What were some characteristics of his early films, either in terms of their directing style or themes that he approached?
“On all counts he was a great perfectionist, especially regarding his screenplays. That was not as common in the pre-war era: a lot of films were more like romantic comedies or what they called society comedies – B or C class movies and romances and so on. But Otakar Vávra often worked with literary sources, like Alois Jirásek, and so on. He aspired to something greater.”

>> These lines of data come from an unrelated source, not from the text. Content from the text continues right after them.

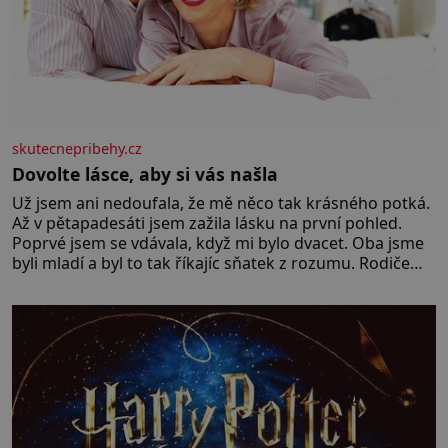
skutecnepribehy.cz
Dovolte lásce, aby si vás našla
Už jsem ani nedoufala, že mě něco tak krásného potká.
Až v pětapadesáti jsem zažila lásku na první pohled.
Poprvé jsem se vdávala, když mi bylo dvacet. Oba jsme
byli mladí a byl to tak říkajíc sňatek z rozumu. Rodiče
nás dali dohromady, Toník byl dobře zaopatřený mladý
muž. Manželství nám oběma moc nesvědčilo, brzy jsme
zjistili, že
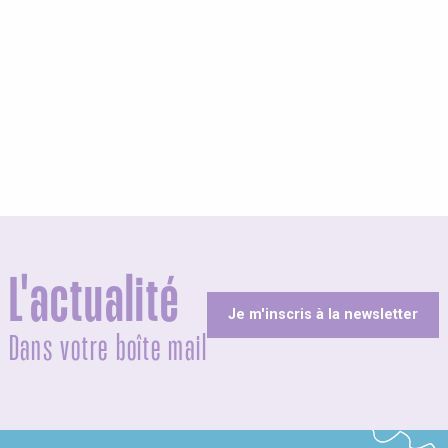
L'actualité
Je m'inscris à la newsletter
Dans votre boîte mail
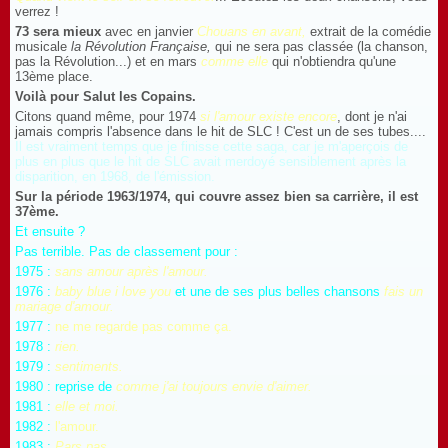
verrez !
73 sera mieux
avec en janvier
Chouans en avant,
extrait de la comédie
musicale
la Révolution Française,
qui ne sera pas classée (la chanson,
pas la Révolution...) et en mars
comme elle
qui n'obtiendra qu'une
13ème place.
Voilà pour Salut les Copains.
Citons quand même, pour 1974
si l'amour existe encore
, dont je n'ai
jamais compris l'absence dans le hit de SLC ! C'est un de ses tubes....
Il est vraiment temps que je finisse cette saga, car je m'aperçois de
plus en plus que le hit de SLC avait merdoyé sensiblement après la
disparition, en 1968, de l'émission.
Sur la période 1963/1974, qui couvre assez bien sa carrière, il est
37ème.
Et ensuite ?
Pas terrible. Pas de classement pour :
1975 :
sans amour après l'amour.
1976 :
baby blue i love you
et une de ses plus belles chansons
fais un
mariage d'amour.
1977 :
ne me regarde pas comme ça.
1978 :
rien.
1979 :
sentiments.
1980 : reprise de
comme j'ai toujours envie d'aimer.
1981 :
elle et moi.
1982 :
l'amour.
1983 :
Pars pas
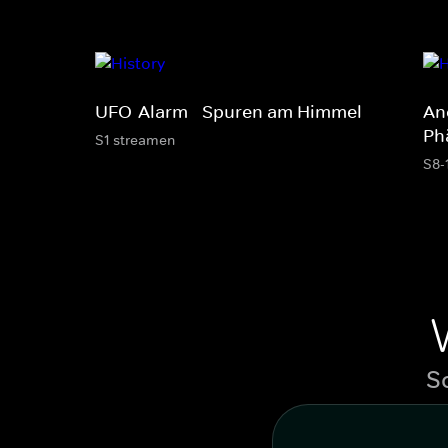
UFO-Alarm - Spuren am Himmel
Anc
Ph
S1 streamen
S8-
S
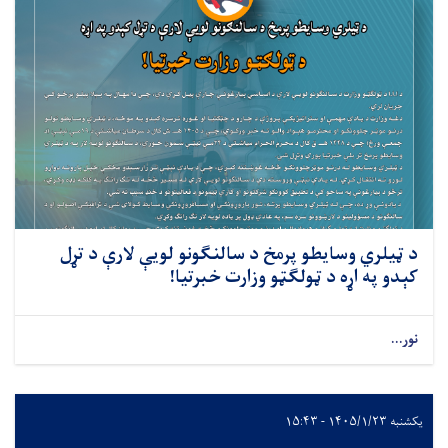
د ټیلري وسایطو پرمخ د سالنګونو لویې لارې د تړل
کېدو په اړه د ټولګټو وزارت خبرتیا!
نور...
یکشنبه ۱۴۰۵/۱/۲۳ - ۱۵:۴۳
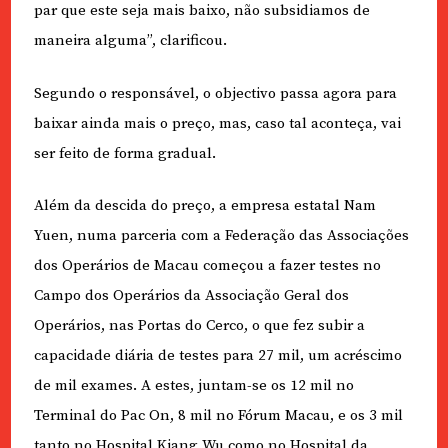
par que este seja mais baixo, não subsidiamos de
maneira alguma”, clarificou.
Segundo o responsável, o objectivo passa agora para
baixar ainda mais o preço, mas, caso tal aconteça, vai
ser feito de forma gradual.
Além da descida do preço, a empresa estatal Nam
Yuen, numa parceria com a Federação das Associações
dos Operários de Macau começou a fazer testes no
Campo dos Operários da Associação Geral dos
Operários, nas Portas do Cerco, o que fez subir a
capacidade diária de testes para 27 mil, um acréscimo
de mil exames. A estes, juntam-se os 12 mil no
Terminal do Pac On, 8 mil no Fórum Macau, e os 3 mil
tanto no Hospital Kiang Wu como no Hospital da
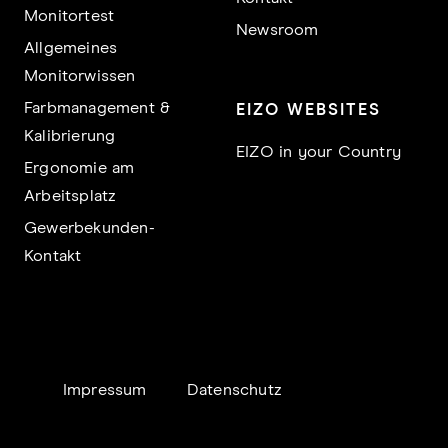
Monitortest
Newsroom
Allgemeines
Monitorwissen
Farbmanagement &
EIZO WEBSITES
Kalibrierung
EIZO in your Country
Ergonomie am
Arbeitsplatz
Gewerbekunden-
Kontakt
Impressum
Datenschutz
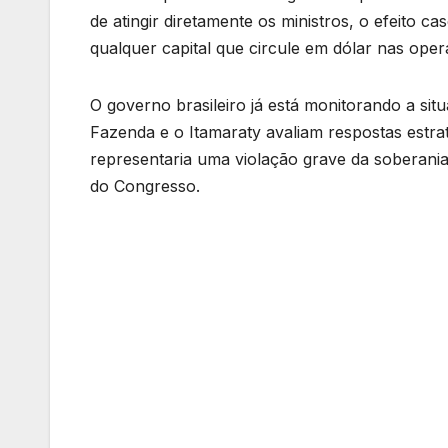
de atingir diretamente os ministros, o efeito c
qualquer capital que circule em dólar nas oper
O governo brasileiro já está monitorando a si
Fazenda e o Itamaraty avaliam respostas estra
representaria uma violação grave da soberania 
do Congresso.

“Witches’ Hammer was an extraordinary film – a miracle of the 1960s, a typical film from the Czech New Wave. But the years that preceded it – the 1950s – were pro-Communist regime, after previously working also during the Nazi Protectorate. He used to say that film was all he had and he was very serious about his work and he wanted to shoot so he had to cooperate. But during the ‘50s he made some films he later regretted.”
The fact that Mr Vávra worked “under every regime” is something that he was often criticized for: do you think the fact that he ‘cooperated’ tarnished his career as a whole?
“Well, I think there are always the films you can’t forget: Panenctví or Kouzelný Dům in the '30s and work in the 1960s that we already mentioned. Then there were the films that he made in the 1950s that were negative.”
“Absolutely. His students included Věra Chytilová (Daisies), Miloš Forman (Loves of a Blonde, One Flew Over the Cuckoo’s Nest, Amadeus), and Jiří Menzel (Closely Watched Trains) – the last two Academy Award winners. Chytilová and Forman have mentioned Vávra as one of their greatest teachers who influenced them. They could not forget him. That is one thing that should be mentioned when talking about Otakar Vávra.”